In 1999 James was made their Apple Day Poet Laureate and subsequently wrote a libretto for an environmental opera called The Silver Messenger. This was part of Common Ground’s three year Confluence Project with the composer Karen Wimhurst on the River Stour in Dorset.
James has worked on several recording projects for Year of the Artist and Somerset. Now, as well as working on Foot & Mouth poetry with Devon photographer Chris Chapman. James’ books include ‘Waterways’, commissioned by the National Trust about rivers and canals in England, Wales and Northern Ireland, and more recently ‘Ciderland’, which traces the long history of cider-making in the South West.
Pauline Rook is a professional photographer who lives and works in Somerset. She specialises in portraiture but is equally well known for her rural documentary work. She has a small studio in Lopen but prefers to work on location. Her professional work began in the black and white darkroom and this experience is still a major influence on her work. She has a background in farming and this is reflected in her photographic work. Pauline has won many professional awards and her work has been published in a number of books and magazines.
How to get to the Symposium
The Symposium will be held at The Blackdown Healthy Living Centre, Riverside, Hemyock, Devon, EX15 5SH.
Directions
From the M5:
Leave the M5 at junction 26 (Wellington), pass under the motorway and leave the M5 roundabout heading west for Wellington. After a few hundred yards, at the next roundabout, turn left (Exeter A38). Continue South along the A38 for about a mile, take 3rd turning left (sign posted Hemyock). Continue East on this main route under the M5, through Ford Street and up to the top of the Blackdown Hills. Turn right at the crossroads (sign posted Hemyock), along the top of the hill. After almost 1 mile, at the bend near Simonsburrow, turn left (sign-posted Hemyock). Follow this road south along the ridge, down the hill into the village. Take the left turn for Lower Millhayes, The Healthy Living Centre is situated on the right off Lower Millhayes.
From the A303:
Detail: Travel south-west along the A303 past the Ilminster and A358 roundabout. Continue on the A303 for about 4 miles.
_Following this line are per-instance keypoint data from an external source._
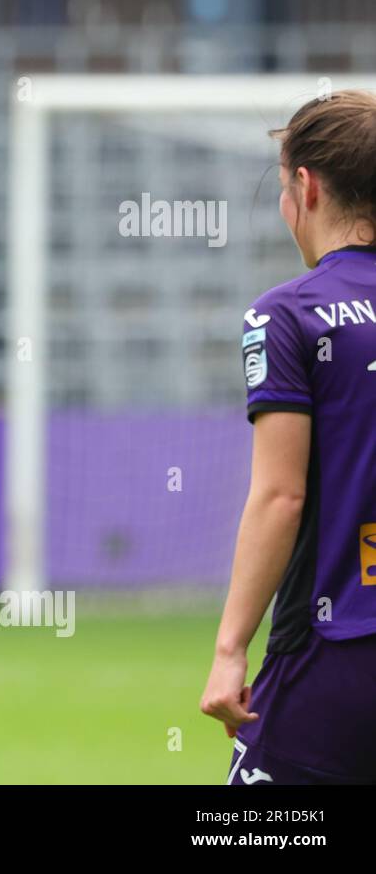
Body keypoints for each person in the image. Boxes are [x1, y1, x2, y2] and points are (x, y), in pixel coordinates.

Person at [200, 89, 376, 784]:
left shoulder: (288, 315)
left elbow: (281, 495)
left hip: (334, 646)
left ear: (306, 186)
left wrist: (230, 647)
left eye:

The A303 climbs a hill, there is a bend to the right followed by a garage on the right. Soon there is a bend to the left. After about ½ mile, turn right just past the public house, sign-posted Buckland St Mary. Keep on this road as it curves gently west around the top of the Blackdown Hills. (Do not turn left to Buckland St Mary!). At each junction, keep straight on. Castle Neroche (Iron Age) and Staple Hill Forest will pass on your right. After about 4½ miles, near Holman Clavel, follow the right fork to the junction and then right, past the inn on the left. After about ½ mile, near Culmhead, cross straight over the major road, near the telephone box. Follow the ridge road west between the magnificent beech trees. After about 5 miles, at the bend near Simonsburrow, turn left (sign-posted Hemyock). Follow this road south along the ridge, down the hill into the village. Take the left turn for Lower Millhayes, The Healthy Living Centre is situated on the right off Lower Millhayes.